180
Report: Apple is testing foldable iPhones, having the same problems as everyone else
(arstechnica.com)
This is a most excellent place for technology news and articles.
People keep buying them because they don't realize they are crap. We probably have another few years of this until the people with disposable money get tired of the crap phones.
I can't imagine their resale value is very good either. The screens are plastic (they have to be to bend), which means they scratch incredibly easily. Though, I guess that is a good thing if you want to try a scratched-to-hell one that somehow got a tiny bit of dirt in the joint.
They aren't crap at all, stop projecting your opinion as fact.
At worst they're niche, but provide tangible and easily understandable benefits that you might not care about that others love. That's like me hating on the newest Samsungs camera, just because I personally don't value mobile photography.
Your complaints about durabilitu are pretty tied these days, the technology has improved a lot and you can realistically be as careless as you can with any other cell phone. There are valid concerns , such as Samsungs issue with hairline cracking along the hinge, but you can stop parroting points addressed over the past 5 years now.
Hahahahaha... Right, right.
Something with a hinge can be treated the same as a bar where the glass is surrounded by plastic, say a Pixel? I don't think so.
"Realistically", something like this will always be a compromise on durability. There's simply no way for something that bends in half to be "realistically" as durable as something that doesn't.
Hell, I have different regular phones with massive durability differences (one is glass, titanium and ceramic, the other is all plastic), and none of them have a hinge (let alone a foldable screen). Which one of my phones is a folder as "realistically" durable as?
Let's see the testing from the screen manufacturer defining how many folds the screen can do before a crease becomes apparent, or a pixel is lost.
Now let's see the same test stats for a non-bending screen. Oh, yea, they don't have that kind of durability testing, because they don't have wear from bending.
You may wanna look up what "realistically" means.
Edit: so far ~~9~~ 11 morons have shown they don't know what realistically means
And you might want to interact with the product you're bashing before you talk so much shit about it. I own a 4 year old Z Flip I bought secondhand two years ago and I love it. I work in a mechanic shop and this phone has been dropped on concrete many times, had tools dropped on top of it, had chemicals spilled near or on it, been caught in the rain, and besides all that I open and close the fold a couple dozen times a day most every day. I put the cheapest Amazon phone case I could find on it and to date, I have developed a nearly invisible hairline crack in the very center of the fold that you can only even notice when the screen is off, and one tiny crack in the corner of the front screen that doesn't fold. Whole phone is mint otherwise. It's been incredibly durable over the two years I've had it, far above and beyond what I even expected when I bought it. And being able to fold out the screen for reading or watching videos, or gaming, or comfortable texting, is excellent.

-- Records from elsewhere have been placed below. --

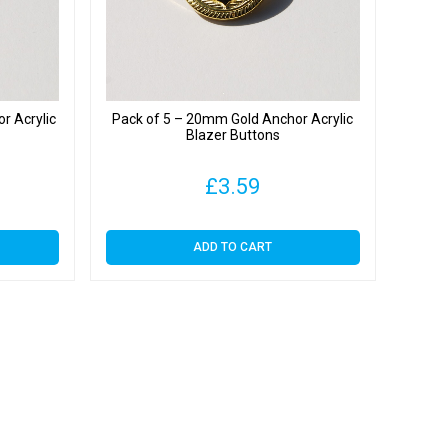
r Acrylic
Pack of 5 – 20mm Gold Anchor Acrylic
Blazer Buttons
£
3.59
ADD TO CART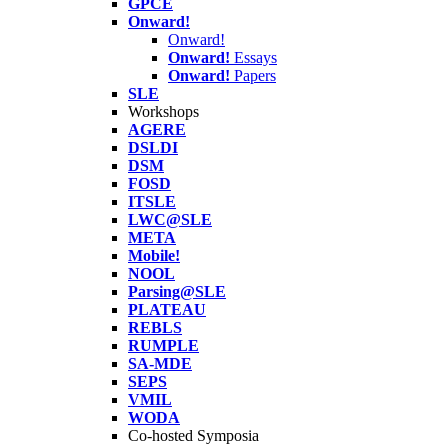
GPCE
Onward!
Onward!
Onward!
Essays
Onward!
Papers
SLE
Workshops
AGERE
DSLDI
DSM
FOSD
ITSLE
LWC@SLE
META
Mobile!
NOOL
Parsing@SLE
PLATEAU
REBLS
RUMPLE
SA-MDE
SEPS
VMIL
WODA
Co-hosted Symposia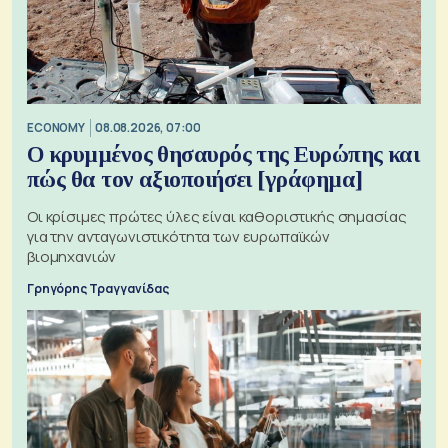
ECONOMY
08.08.2026, 07:00
Ο κρυμμένος θησαυρός της Ευρώπης και
πώς θα τον αξιοποιήσει [γράφημα]
Οι κρίσιμες πρώτες ύλες είναι καθοριστικής σημασίας
για την ανταγωνιστικότητα των ευρωπαϊκών
βιομηχανιών
Γρηγόρης Τραγγανίδας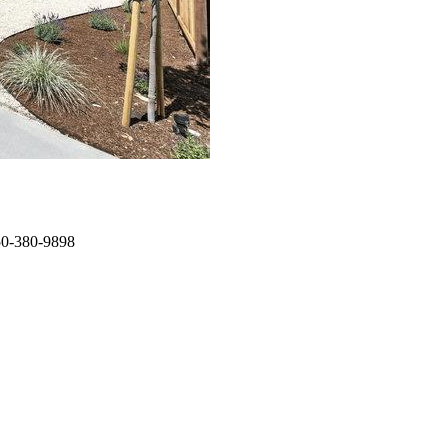
650-380-9898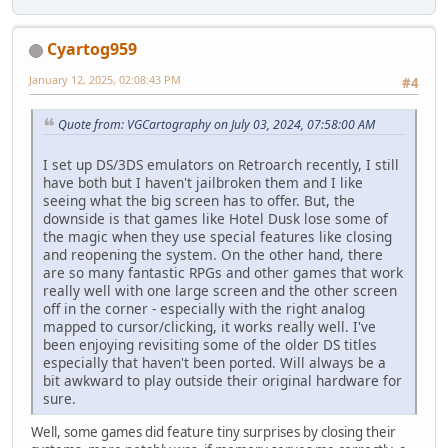
Cyartog959
January 12, 2025, 02:08:43 PM
#4
Quote from: VGCartography on July 03, 2024, 07:58:00 AM
I set up DS/3DS emulators on Retroarch recently, I still
have both but I haven't jailbroken them and I like
seeing what the big screen has to offer. But, the
downside is that games like Hotel Dusk lose some of
the magic when they use special features like closing
and reopening the system. On the other hand, there
are so many fantastic RPGs and other games that work
really well with one large screen and the other screen
off in the corner - especially with the right analog
mapped to cursor/clicking, it works really well. I've
been enjoying revisiting some of the older DS titles
especially that haven't been ported. Will always be a
bit awkward to play outside their original hardware for
sure.
Well, some games did feature tiny surprises by closing their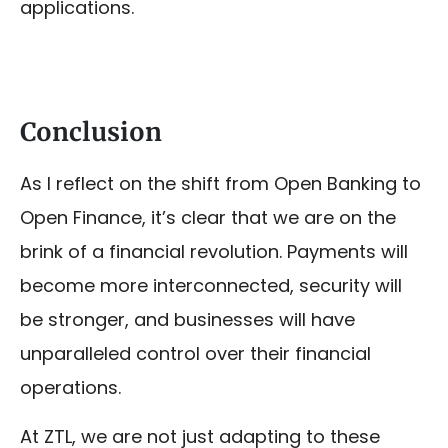
applications.
Conclusion
As I reflect on the shift from Open Banking to
Open Finance, it’s clear that we are on the
brink of a financial revolution. Payments will
become more interconnected, security will
be stronger, and businesses will have
unparalleled control over their financial
operations.
At ZTL, we are not just adapting to these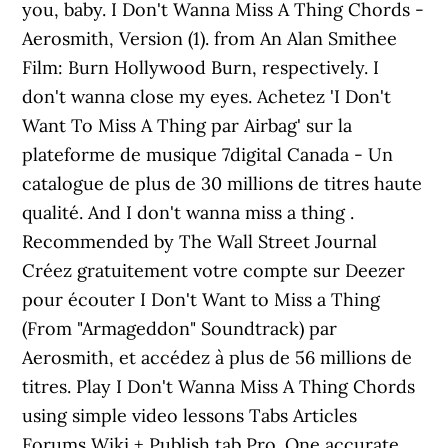
you, baby. I Don't Wanna Miss A Thing Chords -
Aerosmith, Version (1). from An Alan Smithee
Film: Burn Hollywood Burn, respectively. I
don't wanna close my eyes. Achetez 'I Don't
Want To Miss A Thing par Airbag' sur la
plateforme de musique 7digital Canada - Un
catalogue de plus de 30 millions de titres haute
qualité. And I don't wanna miss a thing .
Recommended by The Wall Street Journal
Créez gratuitement votre compte sur Deezer
pour écouter I Don't Want to Miss a Thing
(From "Armageddon" Soundtrack) par
Aerosmith, et accédez à plus de 56 millions de
titres. Play I Don't Wanna Miss A Thing Chords
using simple video lessons Tabs Articles
Forums Wiki + Publish tab Pro. One accurate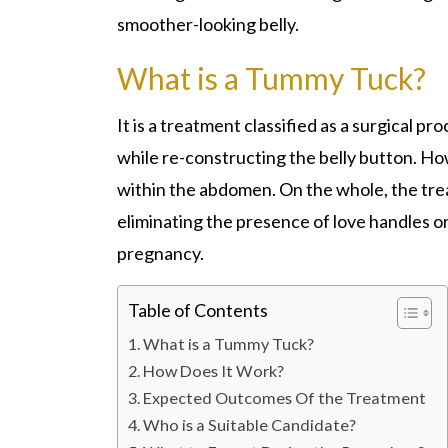
smoother-looking belly.
What is a Tummy Tuck?
It is a treatment classified as a surgical p
while re-constructing the belly button. How
within the abdomen. On the whole, the tre
eliminating the presence of love handles 
pregnancy.
Table of Contents
What is a Tummy Tuck?
How Does It Work?
Expected Outcomes Of the Treatment
Who is a Suitable Candidate?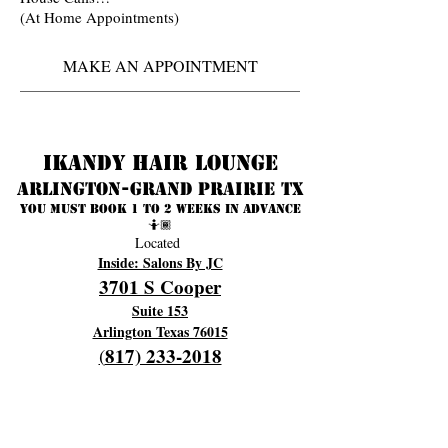
(At Home Appointments)
MAKE AN APPOINTMENT
Ikandy Hair Lounge
Arlington-Grand prairie TX
You must book 1 to 2 weeks in advance
🤷🏾
Located
Inside: Salons By JC
3701 S Cooper
Suite 153
Arlington Texas 76015
817) 233-2018
(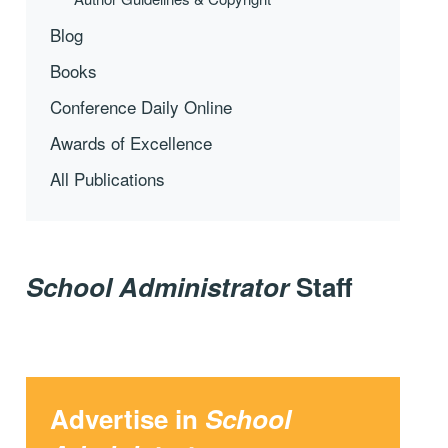
Blog
Books
Conference Daily Online
Awards of Excellence
All Publications
School Administrator
Staff
Advertise in
School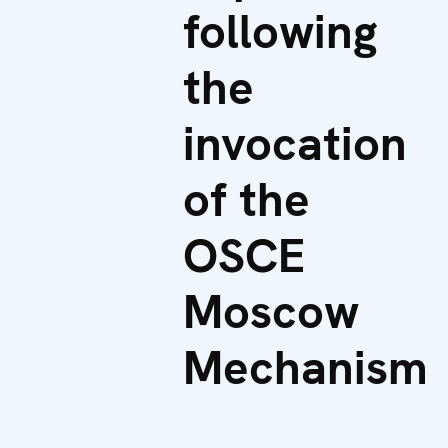
following
the
invocation
of the
OSCE
Moscow
Mechanism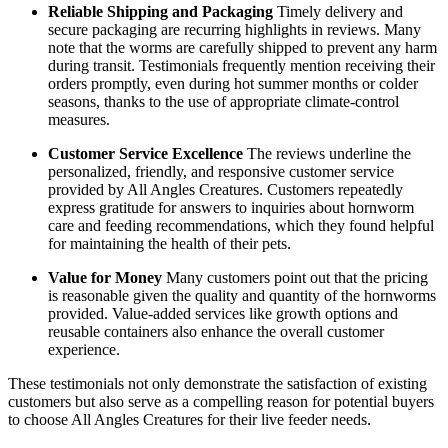
Reliable Shipping and Packaging
Timely delivery and
secure packaging are recurring highlights in reviews. Many
note that the worms are carefully shipped to prevent any harm
during transit. Testimonials frequently mention receiving their
orders promptly, even during hot summer months or colder
seasons, thanks to the use of appropriate climate-control
measures.
Customer Service Excellence
The reviews underline the
personalized, friendly, and responsive customer service
provided by All Angles Creatures. Customers repeatedly
express gratitude for answers to inquiries about hornworm
care and feeding recommendations, which they found helpful
for maintaining the health of their pets.
Value for Money
Many customers point out that the pricing
is reasonable given the quality and quantity of the hornworms
provided. Value-added services like growth options and
reusable containers also enhance the overall customer
experience.
These testimonials not only demonstrate the satisfaction of existing
customers but also serve as a compelling reason for potential buyers
to choose All Angles Creatures for their live feeder needs.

Your point is taken in that yes a flat screen phone won't have a folding hinge that will eventually wear out. But my phone has lasted me two years, after being bought used two years after its release, and I expect an easy 3 more before I end up replacing it so long as I don't drop anything too heavy on it. I consider that a fine lifespan for a modern smartphone. I'll probably never go back to a slab phone unless I don't get a choice when the time comes for a new one.